- **Work item**: The lines you return must be all those in the data that hold the string "down".

[Opening Listed records section]

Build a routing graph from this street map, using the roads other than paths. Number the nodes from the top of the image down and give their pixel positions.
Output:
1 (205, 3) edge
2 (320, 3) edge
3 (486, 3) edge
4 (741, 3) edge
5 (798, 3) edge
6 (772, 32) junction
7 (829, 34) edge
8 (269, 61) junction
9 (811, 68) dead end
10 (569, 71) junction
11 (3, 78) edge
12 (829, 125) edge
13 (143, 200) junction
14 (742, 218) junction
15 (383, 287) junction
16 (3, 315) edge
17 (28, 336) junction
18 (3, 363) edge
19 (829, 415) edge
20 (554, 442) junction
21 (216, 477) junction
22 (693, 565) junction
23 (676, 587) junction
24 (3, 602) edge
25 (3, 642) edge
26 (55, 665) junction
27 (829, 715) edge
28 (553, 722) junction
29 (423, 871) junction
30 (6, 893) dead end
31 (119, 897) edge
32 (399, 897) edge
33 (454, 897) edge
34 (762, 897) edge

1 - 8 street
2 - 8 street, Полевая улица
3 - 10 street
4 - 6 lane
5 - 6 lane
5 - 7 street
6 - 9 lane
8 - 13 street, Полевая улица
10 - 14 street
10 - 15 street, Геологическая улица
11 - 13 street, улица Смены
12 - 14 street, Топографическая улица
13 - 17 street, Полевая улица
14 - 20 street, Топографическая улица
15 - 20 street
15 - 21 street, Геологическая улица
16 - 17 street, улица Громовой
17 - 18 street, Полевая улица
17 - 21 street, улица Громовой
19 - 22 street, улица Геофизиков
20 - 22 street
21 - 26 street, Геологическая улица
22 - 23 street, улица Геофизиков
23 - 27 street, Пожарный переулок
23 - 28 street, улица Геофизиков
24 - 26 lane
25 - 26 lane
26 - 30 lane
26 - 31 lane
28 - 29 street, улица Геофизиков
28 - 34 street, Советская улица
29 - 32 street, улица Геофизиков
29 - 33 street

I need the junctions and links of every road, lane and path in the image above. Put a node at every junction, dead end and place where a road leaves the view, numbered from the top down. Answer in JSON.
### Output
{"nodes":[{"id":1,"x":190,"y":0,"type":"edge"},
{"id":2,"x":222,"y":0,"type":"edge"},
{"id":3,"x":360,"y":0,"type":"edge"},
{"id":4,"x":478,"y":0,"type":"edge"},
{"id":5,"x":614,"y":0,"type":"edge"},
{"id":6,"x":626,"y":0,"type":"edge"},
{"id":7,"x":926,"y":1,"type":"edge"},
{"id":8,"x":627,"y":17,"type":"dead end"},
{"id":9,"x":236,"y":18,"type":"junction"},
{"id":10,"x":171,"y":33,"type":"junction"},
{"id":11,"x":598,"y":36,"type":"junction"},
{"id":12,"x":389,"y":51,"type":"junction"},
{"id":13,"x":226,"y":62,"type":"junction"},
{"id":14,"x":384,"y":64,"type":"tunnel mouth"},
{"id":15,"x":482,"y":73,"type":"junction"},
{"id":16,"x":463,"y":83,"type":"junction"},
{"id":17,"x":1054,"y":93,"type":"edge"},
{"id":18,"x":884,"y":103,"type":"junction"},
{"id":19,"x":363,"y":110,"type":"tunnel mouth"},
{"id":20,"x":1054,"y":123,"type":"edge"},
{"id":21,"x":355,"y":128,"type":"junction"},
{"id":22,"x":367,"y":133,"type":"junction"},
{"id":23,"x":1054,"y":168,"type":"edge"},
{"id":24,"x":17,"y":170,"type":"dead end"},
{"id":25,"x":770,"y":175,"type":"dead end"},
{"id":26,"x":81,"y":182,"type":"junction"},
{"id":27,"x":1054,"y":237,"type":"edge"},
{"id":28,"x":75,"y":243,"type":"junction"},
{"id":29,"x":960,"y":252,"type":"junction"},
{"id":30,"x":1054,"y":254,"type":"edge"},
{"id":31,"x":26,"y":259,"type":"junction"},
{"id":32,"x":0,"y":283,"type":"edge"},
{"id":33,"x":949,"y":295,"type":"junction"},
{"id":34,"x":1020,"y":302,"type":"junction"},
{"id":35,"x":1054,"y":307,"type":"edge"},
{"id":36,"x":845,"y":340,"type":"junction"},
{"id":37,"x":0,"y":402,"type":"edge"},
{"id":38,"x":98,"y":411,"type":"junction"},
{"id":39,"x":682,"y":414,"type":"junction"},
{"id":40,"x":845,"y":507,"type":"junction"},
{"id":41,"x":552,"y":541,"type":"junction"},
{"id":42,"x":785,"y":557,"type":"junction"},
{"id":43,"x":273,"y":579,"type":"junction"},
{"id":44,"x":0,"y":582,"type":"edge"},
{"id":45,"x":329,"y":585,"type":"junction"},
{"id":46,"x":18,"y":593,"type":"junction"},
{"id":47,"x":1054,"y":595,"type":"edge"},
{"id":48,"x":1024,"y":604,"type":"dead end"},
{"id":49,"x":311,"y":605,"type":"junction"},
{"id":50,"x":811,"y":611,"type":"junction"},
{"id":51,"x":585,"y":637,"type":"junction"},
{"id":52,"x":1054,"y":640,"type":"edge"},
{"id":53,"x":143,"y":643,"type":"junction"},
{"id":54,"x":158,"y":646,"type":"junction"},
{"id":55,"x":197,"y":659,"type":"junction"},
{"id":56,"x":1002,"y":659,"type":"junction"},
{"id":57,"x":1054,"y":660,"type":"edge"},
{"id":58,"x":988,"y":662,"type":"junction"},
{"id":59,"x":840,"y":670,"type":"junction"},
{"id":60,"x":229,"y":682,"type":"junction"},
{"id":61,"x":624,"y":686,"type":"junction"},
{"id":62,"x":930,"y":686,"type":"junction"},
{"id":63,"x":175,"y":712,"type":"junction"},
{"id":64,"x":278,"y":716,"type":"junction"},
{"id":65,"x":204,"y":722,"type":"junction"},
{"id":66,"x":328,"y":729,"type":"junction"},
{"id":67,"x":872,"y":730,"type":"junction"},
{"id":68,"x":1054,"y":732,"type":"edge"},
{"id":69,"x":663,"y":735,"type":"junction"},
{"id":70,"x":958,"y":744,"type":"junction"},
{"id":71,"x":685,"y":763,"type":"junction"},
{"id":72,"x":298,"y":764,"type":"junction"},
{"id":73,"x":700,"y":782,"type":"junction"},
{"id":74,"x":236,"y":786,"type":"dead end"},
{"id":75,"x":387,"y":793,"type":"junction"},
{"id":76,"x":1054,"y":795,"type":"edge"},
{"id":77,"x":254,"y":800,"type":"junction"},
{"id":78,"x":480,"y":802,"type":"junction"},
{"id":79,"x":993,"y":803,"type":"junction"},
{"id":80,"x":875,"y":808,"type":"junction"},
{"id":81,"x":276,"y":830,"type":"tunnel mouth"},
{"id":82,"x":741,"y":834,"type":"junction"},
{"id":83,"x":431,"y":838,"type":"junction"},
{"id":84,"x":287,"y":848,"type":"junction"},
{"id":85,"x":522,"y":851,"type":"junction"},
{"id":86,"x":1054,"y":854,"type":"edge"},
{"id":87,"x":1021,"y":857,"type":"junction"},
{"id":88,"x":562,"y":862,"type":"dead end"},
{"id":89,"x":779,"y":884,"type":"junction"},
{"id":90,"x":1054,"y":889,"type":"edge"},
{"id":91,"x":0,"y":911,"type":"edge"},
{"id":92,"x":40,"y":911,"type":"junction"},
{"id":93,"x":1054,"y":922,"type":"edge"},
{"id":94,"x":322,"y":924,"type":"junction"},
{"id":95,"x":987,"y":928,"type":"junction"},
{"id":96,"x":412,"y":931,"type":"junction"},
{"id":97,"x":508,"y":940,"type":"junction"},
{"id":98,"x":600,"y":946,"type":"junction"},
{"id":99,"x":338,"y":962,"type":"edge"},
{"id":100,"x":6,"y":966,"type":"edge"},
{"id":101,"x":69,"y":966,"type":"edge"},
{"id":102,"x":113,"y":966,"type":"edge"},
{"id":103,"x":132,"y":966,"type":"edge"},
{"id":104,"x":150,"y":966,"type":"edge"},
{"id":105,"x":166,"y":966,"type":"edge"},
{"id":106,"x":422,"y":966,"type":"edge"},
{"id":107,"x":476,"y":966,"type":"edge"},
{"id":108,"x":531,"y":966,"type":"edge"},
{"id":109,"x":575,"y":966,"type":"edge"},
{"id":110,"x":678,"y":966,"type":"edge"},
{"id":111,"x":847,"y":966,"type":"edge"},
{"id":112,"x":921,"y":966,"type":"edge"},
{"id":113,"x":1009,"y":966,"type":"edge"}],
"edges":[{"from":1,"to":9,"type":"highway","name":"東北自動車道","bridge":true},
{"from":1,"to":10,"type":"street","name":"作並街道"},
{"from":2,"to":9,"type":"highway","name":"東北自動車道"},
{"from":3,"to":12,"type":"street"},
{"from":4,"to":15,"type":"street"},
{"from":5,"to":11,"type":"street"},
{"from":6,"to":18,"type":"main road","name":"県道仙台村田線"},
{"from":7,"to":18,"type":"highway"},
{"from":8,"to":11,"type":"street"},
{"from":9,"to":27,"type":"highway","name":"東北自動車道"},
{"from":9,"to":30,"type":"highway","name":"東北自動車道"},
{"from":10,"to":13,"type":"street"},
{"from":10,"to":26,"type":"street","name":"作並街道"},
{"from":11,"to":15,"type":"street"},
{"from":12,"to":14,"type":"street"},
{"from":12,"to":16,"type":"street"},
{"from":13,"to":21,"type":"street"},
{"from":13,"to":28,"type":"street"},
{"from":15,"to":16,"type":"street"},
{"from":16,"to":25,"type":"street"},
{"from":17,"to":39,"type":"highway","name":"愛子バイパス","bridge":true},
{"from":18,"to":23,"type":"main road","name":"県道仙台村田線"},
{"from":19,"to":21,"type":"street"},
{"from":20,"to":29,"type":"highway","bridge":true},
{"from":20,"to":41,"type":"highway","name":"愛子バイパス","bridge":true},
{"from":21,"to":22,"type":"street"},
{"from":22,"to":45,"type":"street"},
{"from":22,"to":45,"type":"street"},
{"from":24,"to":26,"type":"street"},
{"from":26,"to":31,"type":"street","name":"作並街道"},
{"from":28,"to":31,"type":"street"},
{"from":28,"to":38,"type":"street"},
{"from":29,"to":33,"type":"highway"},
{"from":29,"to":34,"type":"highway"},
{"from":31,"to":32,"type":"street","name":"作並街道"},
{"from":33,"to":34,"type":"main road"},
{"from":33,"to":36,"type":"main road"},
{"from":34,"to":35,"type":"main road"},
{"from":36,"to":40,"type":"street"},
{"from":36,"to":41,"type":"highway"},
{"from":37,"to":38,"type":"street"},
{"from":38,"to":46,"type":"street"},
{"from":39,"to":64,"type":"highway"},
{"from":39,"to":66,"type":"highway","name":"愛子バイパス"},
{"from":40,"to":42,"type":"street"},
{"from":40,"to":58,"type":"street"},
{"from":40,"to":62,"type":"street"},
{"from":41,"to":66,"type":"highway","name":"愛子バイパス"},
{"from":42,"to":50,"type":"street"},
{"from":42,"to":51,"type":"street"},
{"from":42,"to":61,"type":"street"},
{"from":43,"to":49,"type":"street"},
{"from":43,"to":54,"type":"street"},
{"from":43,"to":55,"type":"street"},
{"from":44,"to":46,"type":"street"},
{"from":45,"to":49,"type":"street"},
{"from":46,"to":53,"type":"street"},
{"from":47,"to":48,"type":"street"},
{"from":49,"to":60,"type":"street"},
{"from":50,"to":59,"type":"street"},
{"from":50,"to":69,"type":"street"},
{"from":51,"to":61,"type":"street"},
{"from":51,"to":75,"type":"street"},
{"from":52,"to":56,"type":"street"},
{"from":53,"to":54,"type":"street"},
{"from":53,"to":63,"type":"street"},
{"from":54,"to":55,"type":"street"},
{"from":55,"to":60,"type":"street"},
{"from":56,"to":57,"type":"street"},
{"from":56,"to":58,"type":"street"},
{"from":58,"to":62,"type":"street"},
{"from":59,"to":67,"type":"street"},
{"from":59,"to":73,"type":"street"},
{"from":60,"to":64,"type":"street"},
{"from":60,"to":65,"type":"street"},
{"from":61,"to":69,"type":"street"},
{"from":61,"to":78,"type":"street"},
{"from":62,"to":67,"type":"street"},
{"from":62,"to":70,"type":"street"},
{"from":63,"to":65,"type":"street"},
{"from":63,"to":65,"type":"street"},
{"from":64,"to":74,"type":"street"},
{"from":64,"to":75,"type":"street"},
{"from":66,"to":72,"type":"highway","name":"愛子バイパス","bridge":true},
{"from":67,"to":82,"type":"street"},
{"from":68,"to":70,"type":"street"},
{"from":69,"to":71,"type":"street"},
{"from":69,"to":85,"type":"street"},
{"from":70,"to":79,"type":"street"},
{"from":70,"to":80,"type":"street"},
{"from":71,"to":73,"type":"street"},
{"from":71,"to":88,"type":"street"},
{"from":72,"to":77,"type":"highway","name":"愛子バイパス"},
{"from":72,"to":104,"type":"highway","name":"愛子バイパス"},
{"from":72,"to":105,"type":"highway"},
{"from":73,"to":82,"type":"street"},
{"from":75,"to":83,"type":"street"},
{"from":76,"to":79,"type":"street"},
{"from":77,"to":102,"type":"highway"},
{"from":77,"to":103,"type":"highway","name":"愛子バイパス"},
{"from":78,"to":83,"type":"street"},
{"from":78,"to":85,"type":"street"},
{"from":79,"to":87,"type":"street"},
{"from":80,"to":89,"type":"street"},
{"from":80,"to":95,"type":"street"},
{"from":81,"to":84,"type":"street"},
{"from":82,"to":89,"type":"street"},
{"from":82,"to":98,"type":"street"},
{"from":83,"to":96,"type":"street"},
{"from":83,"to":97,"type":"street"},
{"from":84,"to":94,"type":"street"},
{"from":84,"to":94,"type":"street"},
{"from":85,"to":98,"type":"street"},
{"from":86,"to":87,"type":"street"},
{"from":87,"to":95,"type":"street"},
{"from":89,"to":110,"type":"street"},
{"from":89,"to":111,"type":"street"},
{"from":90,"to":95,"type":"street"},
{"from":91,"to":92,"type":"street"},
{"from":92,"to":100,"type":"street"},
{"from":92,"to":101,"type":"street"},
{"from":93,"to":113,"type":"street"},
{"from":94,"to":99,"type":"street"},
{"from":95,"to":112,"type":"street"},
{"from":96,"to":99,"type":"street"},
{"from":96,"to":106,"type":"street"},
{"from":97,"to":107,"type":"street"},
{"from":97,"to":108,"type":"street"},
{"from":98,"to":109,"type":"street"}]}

[Closing Listed records section]

- **Output of the exercise**:
Build a routing graph from this street map, using the roads other than paths. Number the nodes from the top of the image down and give their pixel positions.
I need the junctions and links of every road, lane and path in the image above. Put a node at every junction, dead end and place where a road leaves the view, numbered from the top down. Answer in JSON.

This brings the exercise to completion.